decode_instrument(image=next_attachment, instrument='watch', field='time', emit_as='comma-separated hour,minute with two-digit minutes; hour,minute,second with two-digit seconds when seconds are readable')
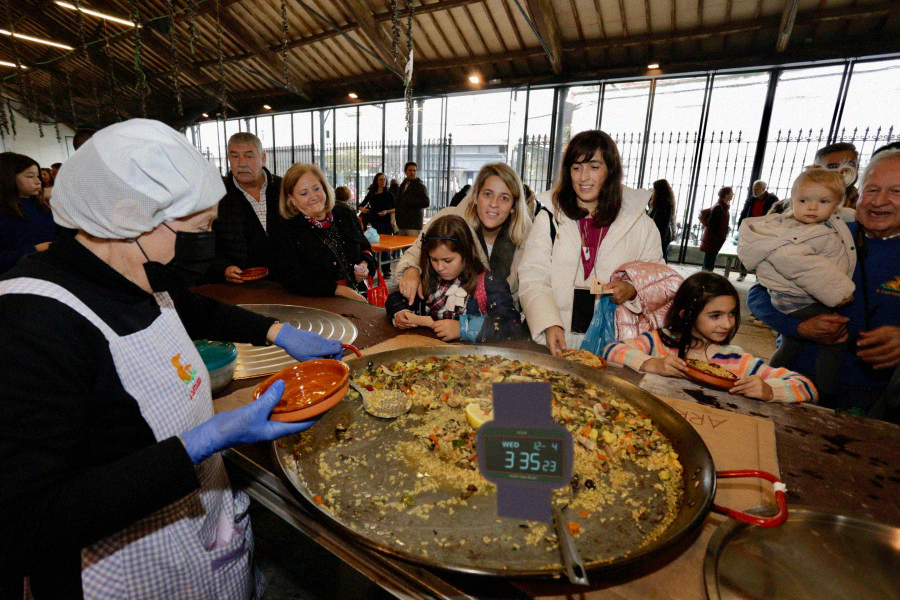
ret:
3,35
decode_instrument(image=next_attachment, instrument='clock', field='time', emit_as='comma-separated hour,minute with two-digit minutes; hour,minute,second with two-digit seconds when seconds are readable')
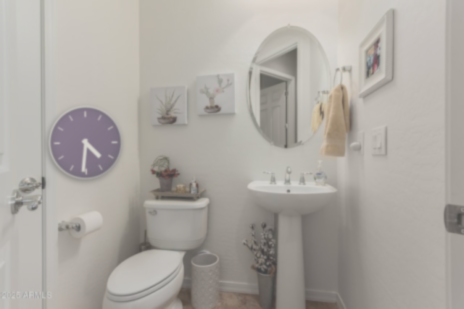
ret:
4,31
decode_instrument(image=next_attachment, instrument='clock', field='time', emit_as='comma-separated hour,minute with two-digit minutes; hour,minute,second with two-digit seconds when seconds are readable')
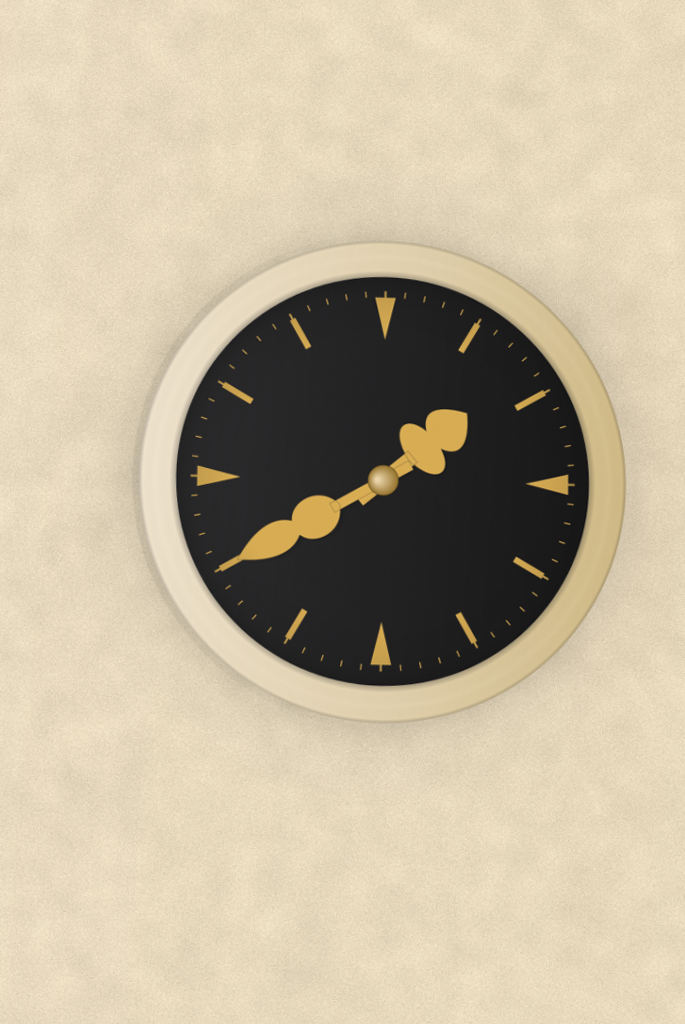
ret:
1,40
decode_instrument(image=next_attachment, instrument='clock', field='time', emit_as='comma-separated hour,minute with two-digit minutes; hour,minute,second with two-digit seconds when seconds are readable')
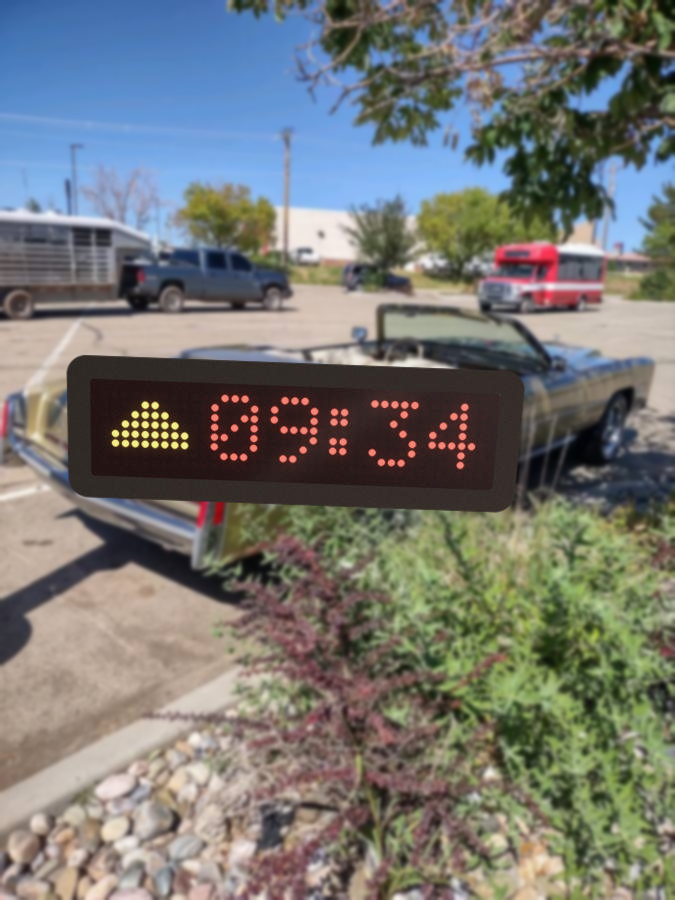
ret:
9,34
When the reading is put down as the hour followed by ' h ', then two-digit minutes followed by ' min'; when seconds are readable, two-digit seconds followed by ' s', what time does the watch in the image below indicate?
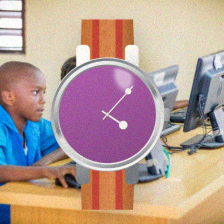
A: 4 h 07 min
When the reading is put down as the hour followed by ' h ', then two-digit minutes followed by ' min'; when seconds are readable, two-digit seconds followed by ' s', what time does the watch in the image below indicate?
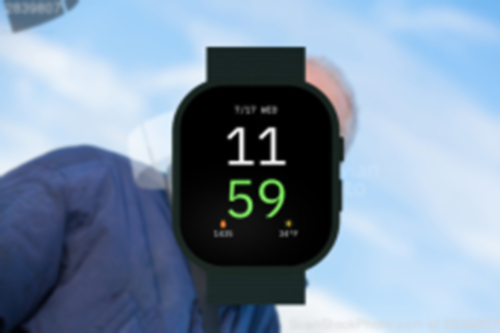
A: 11 h 59 min
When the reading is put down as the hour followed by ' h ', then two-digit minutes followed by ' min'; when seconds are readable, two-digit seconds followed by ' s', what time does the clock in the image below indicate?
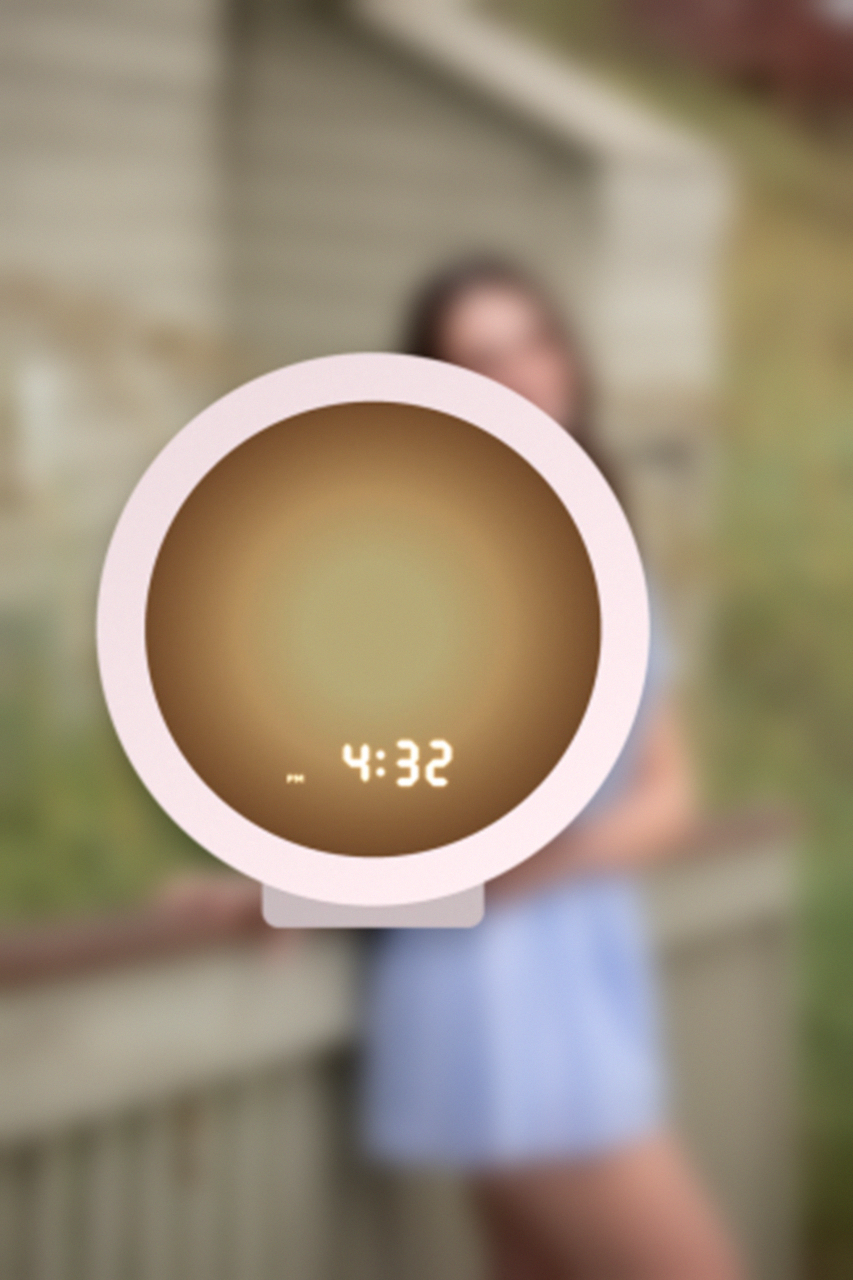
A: 4 h 32 min
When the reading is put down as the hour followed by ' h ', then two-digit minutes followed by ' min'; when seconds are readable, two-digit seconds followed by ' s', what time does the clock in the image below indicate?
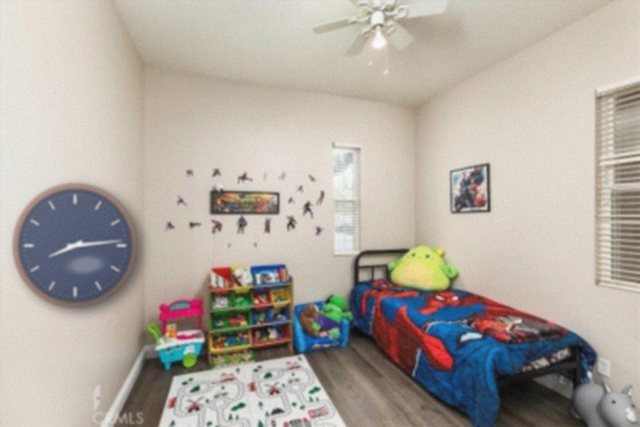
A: 8 h 14 min
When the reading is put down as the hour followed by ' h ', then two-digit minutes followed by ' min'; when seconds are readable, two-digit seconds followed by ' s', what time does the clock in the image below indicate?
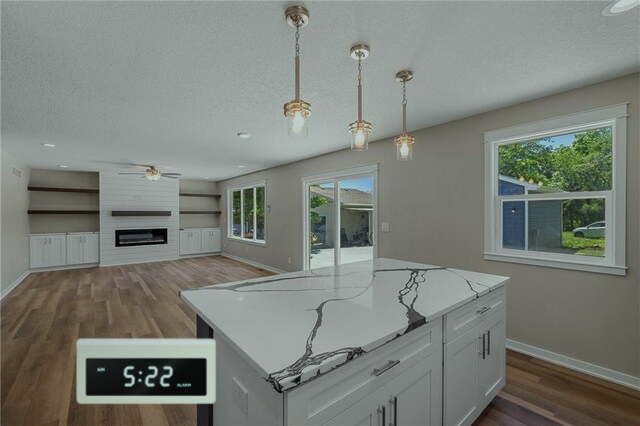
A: 5 h 22 min
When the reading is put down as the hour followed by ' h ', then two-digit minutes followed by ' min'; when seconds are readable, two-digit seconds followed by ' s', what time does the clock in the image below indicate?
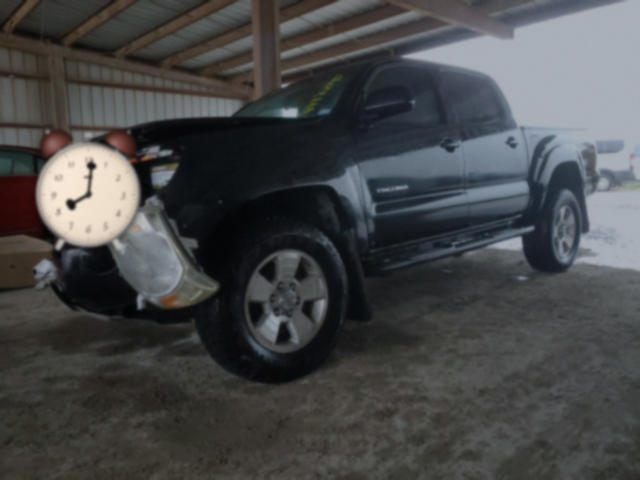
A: 8 h 01 min
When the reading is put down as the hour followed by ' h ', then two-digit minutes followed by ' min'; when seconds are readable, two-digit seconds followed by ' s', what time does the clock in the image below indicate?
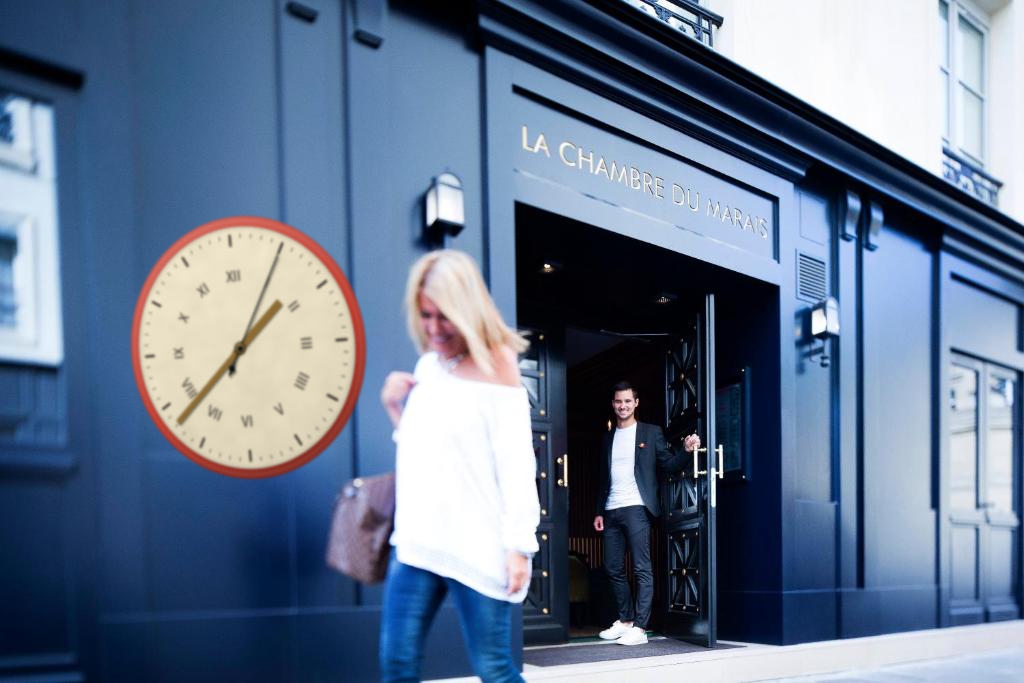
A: 1 h 38 min 05 s
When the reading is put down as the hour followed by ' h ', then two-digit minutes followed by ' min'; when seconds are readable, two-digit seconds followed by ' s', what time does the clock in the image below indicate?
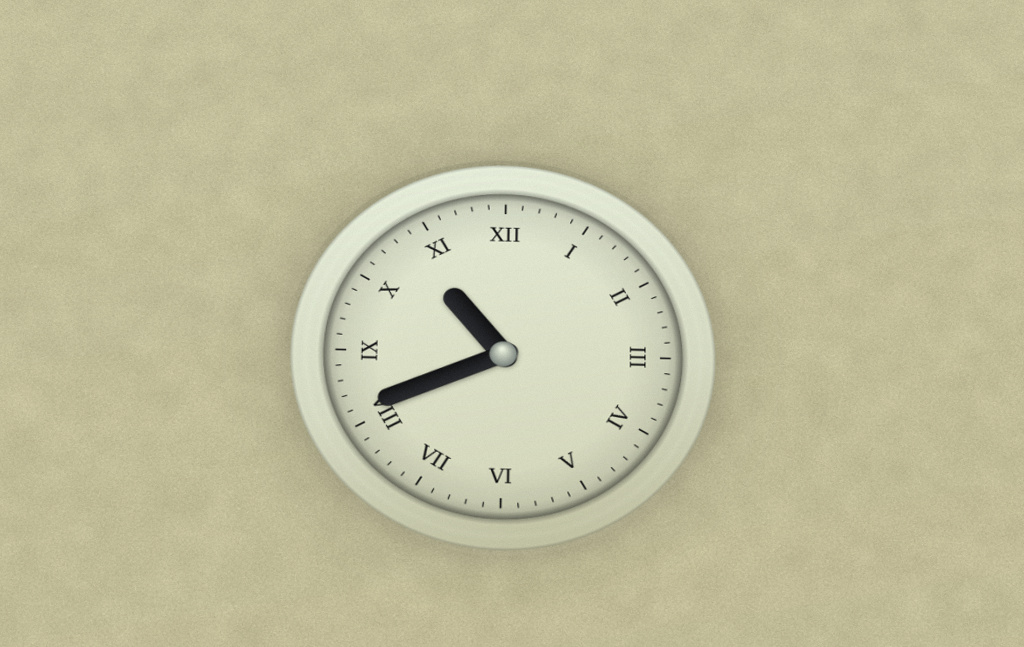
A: 10 h 41 min
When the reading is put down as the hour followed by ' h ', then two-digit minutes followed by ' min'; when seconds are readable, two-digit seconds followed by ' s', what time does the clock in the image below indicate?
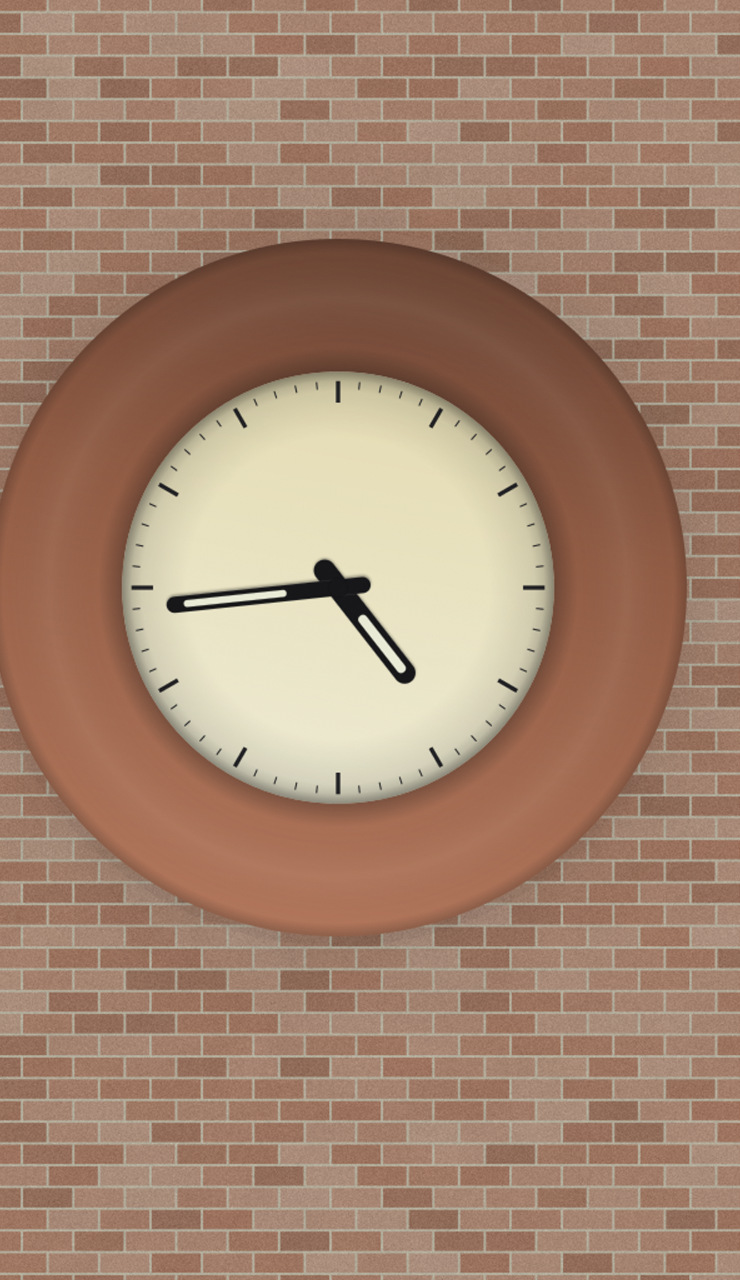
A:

» **Task objective**: Copy the material above, starting at its beginning and ending at the line containing "A: 4 h 07 min", with "reading" swapped for "value" and everything else unchanged. Omit the pictures.

» **Written solution**:
decode_instrument(image=next_attachment, instrument='watch', field='time', emit_as='comma-separated hour,minute with two-digit minutes; hour,minute,second with two-digit seconds when seconds are readable')
ret:
3,35
decode_instrument(image=next_attachment, instrument='clock', field='time', emit_as='comma-separated hour,minute with two-digit minutes; hour,minute,second with two-digit seconds when seconds are readable')
ret:
4,31
decode_instrument(image=next_attachment, instrument='clock', field='time', emit_as='comma-separated hour,minute with two-digit minutes; hour,minute,second with two-digit seconds when seconds are readable')
ret:
1,40
decode_instrument(image=next_attachment, instrument='clock', field='time', emit_as='comma-separated hour,minute with two-digit minutes; hour,minute,second with two-digit seconds when seconds are readable')
ret:
9,34
When the value is put down as the hour followed by ' h ', then two-digit minutes followed by ' min'; when seconds are readable, two-digit seconds followed by ' s', what time does the watch in the image below indicate?
A: 4 h 07 min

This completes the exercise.